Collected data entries
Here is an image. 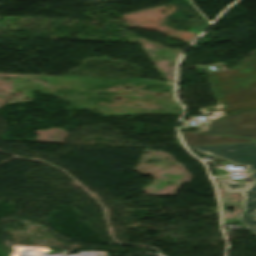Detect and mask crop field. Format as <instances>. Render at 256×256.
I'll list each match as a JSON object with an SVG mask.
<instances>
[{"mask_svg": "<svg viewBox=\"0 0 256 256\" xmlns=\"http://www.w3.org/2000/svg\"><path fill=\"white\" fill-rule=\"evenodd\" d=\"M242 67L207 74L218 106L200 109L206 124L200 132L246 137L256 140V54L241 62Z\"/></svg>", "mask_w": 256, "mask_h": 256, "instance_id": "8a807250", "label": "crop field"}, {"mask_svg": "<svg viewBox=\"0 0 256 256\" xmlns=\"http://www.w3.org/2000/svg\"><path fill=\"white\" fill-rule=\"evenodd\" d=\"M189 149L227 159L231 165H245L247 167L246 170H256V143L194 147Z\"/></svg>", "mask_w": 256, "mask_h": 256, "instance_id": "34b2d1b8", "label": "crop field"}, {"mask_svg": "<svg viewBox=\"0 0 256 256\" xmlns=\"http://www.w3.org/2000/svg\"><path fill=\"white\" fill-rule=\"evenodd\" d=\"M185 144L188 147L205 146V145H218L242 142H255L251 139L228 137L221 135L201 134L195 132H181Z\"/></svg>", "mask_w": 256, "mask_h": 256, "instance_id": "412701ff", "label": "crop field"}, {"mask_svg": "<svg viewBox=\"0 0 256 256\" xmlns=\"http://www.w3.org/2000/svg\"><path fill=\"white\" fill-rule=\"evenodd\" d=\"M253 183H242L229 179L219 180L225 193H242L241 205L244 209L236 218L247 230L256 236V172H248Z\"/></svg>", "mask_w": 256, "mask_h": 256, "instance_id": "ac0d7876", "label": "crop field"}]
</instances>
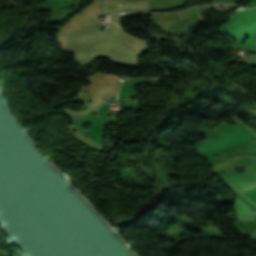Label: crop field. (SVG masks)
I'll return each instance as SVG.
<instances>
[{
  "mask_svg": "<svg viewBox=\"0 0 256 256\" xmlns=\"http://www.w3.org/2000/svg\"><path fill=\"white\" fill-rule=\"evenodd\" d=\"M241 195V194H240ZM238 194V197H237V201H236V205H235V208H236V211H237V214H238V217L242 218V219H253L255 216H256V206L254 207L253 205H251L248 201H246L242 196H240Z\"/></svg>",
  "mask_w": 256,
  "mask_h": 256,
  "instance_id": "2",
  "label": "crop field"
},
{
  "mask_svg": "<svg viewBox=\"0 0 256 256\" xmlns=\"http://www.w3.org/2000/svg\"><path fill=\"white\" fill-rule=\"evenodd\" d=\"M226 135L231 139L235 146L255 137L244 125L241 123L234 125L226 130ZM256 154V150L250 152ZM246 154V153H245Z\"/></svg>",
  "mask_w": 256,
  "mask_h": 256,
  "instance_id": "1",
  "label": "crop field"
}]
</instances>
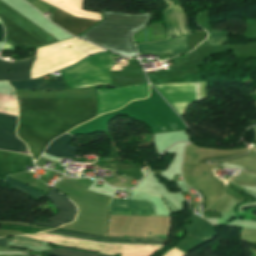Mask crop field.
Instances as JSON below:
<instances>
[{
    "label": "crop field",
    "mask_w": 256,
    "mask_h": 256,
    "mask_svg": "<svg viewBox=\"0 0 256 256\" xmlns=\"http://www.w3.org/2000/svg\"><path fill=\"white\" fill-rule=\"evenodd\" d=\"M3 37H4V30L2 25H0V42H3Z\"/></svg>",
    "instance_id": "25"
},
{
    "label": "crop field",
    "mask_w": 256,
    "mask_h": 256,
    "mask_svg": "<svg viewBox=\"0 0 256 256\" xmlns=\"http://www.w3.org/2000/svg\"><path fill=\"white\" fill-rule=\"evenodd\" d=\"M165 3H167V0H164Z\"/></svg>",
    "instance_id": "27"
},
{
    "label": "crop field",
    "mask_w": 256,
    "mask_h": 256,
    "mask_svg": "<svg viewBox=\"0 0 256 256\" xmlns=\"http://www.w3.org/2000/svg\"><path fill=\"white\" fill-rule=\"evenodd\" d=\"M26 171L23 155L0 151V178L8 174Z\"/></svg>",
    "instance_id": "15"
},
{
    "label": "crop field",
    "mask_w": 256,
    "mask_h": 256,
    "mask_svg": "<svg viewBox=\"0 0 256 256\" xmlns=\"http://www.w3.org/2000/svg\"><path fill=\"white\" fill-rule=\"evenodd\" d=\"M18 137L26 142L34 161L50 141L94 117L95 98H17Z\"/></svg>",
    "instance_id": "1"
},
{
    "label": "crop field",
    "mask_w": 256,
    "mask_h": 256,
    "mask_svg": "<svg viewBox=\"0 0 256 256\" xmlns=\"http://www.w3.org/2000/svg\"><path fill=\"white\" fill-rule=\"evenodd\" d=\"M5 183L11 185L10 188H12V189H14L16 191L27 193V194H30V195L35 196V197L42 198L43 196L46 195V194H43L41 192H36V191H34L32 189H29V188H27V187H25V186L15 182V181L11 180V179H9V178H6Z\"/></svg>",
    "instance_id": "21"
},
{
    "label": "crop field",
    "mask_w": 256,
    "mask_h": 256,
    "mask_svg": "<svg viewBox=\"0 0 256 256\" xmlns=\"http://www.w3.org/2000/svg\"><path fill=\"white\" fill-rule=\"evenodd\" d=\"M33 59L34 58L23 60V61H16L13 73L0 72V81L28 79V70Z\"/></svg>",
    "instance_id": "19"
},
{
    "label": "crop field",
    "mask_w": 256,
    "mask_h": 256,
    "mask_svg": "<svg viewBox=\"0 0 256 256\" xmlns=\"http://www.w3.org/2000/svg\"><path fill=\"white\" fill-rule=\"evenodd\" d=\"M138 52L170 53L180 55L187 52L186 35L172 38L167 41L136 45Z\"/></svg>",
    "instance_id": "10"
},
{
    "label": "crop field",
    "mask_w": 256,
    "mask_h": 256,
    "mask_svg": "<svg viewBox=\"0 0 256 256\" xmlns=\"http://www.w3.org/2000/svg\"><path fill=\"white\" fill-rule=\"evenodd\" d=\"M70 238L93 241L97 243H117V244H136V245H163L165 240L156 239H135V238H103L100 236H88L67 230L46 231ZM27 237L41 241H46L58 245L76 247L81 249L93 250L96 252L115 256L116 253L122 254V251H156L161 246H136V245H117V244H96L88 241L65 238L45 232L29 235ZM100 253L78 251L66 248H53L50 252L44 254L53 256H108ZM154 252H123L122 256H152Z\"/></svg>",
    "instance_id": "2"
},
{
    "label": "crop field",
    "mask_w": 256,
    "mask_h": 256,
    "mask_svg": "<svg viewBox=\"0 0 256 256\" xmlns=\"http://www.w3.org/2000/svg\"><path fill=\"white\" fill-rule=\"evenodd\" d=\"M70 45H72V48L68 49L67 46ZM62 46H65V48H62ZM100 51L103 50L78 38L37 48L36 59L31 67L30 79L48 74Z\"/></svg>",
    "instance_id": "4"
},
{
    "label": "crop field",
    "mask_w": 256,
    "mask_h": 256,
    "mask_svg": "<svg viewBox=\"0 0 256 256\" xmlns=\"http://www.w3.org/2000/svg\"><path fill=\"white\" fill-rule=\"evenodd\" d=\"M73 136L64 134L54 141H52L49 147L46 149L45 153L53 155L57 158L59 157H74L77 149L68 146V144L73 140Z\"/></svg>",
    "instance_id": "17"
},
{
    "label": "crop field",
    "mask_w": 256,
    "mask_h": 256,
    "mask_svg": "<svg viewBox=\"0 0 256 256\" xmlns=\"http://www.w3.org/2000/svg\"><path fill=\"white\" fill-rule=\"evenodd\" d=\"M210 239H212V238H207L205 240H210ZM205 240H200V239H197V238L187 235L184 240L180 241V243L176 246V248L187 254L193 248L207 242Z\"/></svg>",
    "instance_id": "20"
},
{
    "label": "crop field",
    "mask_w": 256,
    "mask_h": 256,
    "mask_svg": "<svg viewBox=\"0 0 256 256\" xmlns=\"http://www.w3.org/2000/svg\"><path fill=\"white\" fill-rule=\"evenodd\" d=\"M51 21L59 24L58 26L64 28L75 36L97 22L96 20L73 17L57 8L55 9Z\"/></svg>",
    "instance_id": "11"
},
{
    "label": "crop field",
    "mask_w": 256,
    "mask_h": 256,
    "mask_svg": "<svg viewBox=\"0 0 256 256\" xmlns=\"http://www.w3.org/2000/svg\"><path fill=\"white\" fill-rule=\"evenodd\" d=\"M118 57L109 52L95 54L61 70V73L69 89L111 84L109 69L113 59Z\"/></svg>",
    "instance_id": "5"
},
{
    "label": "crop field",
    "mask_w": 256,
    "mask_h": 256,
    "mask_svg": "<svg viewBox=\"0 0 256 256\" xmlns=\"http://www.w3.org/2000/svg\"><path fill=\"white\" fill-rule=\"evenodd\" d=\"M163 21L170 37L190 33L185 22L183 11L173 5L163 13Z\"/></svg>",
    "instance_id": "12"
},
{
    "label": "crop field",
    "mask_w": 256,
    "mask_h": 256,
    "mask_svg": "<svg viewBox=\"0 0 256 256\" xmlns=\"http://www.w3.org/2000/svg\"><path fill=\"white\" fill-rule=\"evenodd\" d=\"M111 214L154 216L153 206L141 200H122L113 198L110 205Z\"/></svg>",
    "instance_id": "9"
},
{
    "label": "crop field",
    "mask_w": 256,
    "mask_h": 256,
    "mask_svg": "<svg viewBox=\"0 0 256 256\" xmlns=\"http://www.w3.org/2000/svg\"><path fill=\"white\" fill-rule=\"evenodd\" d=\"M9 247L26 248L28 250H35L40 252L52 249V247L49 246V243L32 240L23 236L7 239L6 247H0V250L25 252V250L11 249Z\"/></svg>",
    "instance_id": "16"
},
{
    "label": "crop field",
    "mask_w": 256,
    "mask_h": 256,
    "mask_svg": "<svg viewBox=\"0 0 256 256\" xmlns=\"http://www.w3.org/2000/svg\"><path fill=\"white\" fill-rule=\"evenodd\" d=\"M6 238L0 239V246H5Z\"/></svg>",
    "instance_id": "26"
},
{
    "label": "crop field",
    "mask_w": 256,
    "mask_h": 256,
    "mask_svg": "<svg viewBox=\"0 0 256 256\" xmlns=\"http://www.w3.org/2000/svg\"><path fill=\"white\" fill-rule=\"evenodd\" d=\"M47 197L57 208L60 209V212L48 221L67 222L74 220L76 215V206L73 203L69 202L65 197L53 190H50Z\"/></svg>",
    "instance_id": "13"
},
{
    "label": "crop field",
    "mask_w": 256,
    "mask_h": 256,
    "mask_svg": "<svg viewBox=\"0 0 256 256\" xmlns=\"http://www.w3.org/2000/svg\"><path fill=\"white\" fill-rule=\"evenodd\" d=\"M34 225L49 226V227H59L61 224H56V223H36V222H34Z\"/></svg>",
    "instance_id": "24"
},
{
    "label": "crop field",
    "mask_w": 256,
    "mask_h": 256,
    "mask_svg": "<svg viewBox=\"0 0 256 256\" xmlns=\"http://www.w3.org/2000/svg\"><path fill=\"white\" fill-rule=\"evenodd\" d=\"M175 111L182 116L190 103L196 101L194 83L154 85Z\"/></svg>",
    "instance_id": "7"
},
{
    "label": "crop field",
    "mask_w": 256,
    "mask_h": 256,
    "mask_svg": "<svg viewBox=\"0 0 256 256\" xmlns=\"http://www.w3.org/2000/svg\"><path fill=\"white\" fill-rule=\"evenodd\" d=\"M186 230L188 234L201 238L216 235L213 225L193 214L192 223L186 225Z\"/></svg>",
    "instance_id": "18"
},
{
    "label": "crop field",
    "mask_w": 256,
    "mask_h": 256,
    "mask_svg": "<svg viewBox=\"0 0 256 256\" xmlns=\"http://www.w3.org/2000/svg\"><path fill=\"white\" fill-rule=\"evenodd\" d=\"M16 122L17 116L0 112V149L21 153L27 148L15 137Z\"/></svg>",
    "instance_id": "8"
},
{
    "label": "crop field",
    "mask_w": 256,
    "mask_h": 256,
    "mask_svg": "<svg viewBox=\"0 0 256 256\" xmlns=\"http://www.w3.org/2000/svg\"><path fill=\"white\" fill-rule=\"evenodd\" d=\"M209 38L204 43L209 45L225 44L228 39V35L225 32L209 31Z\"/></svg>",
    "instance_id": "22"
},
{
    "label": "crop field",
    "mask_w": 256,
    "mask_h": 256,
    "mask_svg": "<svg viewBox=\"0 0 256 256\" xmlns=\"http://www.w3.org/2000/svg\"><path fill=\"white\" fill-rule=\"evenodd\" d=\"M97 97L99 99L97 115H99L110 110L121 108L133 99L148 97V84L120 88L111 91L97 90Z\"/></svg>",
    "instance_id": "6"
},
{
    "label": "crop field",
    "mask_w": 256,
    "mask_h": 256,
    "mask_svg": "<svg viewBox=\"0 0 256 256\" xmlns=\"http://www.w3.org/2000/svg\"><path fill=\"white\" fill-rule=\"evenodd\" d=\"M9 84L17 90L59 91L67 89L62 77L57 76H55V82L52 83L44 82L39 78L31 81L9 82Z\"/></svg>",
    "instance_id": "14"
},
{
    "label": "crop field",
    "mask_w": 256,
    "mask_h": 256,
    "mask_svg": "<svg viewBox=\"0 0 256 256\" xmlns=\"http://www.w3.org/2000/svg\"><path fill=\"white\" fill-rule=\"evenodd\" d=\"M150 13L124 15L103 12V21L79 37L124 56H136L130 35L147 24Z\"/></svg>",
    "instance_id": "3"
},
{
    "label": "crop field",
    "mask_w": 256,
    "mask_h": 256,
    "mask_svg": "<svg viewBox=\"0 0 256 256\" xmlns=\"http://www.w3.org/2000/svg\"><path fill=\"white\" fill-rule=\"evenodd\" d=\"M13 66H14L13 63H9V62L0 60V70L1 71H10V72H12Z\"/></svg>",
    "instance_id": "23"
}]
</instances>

§ Short task
Gather every line of the material above that contains the string "JSON".

§ Solution for this exercise
I'll list each match as a JSON object with an SVG mask.
Instances as JSON below:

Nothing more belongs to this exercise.